◆ Action item ◆
Can you retype everything in the passage about Dundee and St. Andrews from "Forty minutes from" down to "quite a fan.)", word for word?

I spent the week before Christmas in Dundee, Scotland’s fourth city, home of the RRS Discovery and my mother’s hometown. Dundee is a world leader in biomedicine and biotechnology, but not much else, least of which in cuisine: pie on a roll is a staple (though personally well-loved) meal.
Forty minutes from Dundee’s gray- and brown-brick streets and foggy river (the River Tay is well-known for being the subject of one of the English language’s worst poems) is St. Andrews, the home of golf and a town more liberally bestowed with architectural beauty. Hell, Prince William went to university here - as did his now-wife, Catherine Middleton. (Admittedly, I’m only mentioning Kate Middleton to bring up memories of her sister’s perfectly symmetrical behind, of which my housemate is quite a fan.)

I traveled there with my family for a day trip on a day that turned out to be rather miserable. Although we’ve had an unseasonably mild Christmas in the UK, St. Andrews always seems to be windy. (It’s what makes its golf so menacingly difficult.) Luckily, there was a wonderful bottle store in the centre of town that I could seek refuge in.






Simply put, Luvians is the best bottle store I’ve had the pleasure to step into. Luvians works with 16 suppliers to bring a comprehensive selection of British and international beers to their well-stocked shelves. Expect to find local rarities, small batches and (almost) inexhaustible variety here. And if you’re overwhelmed (as I was), it’s good to know that their staff really know their beer, whiskeys, and - pleasingly - their cigars, too.

◆ The data ◆
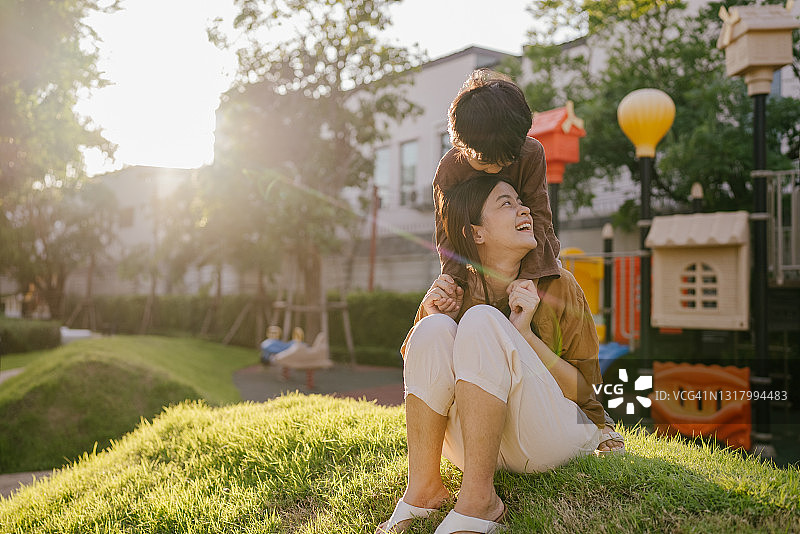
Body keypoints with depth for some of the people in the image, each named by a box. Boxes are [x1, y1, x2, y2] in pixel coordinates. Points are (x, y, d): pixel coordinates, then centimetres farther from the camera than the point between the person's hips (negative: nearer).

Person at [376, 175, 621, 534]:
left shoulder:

◆ Answer section ◆
Forty minutes from Dundee’s gray- and brown-brick streets and foggy river (the River Tay is well-known for being the subject of one of the English language’s worst poems) is St. Andrews, the home of golf and a town more liberally bestowed with architectural beauty. Hell, Prince William went to university here - as did his now-wife, Catherine Middleton. (Admittedly, I’m only mentioning Kate Middleton to bring up memories of her sister’s perfectly symmetrical behind, of which my housemate is quite a fan.)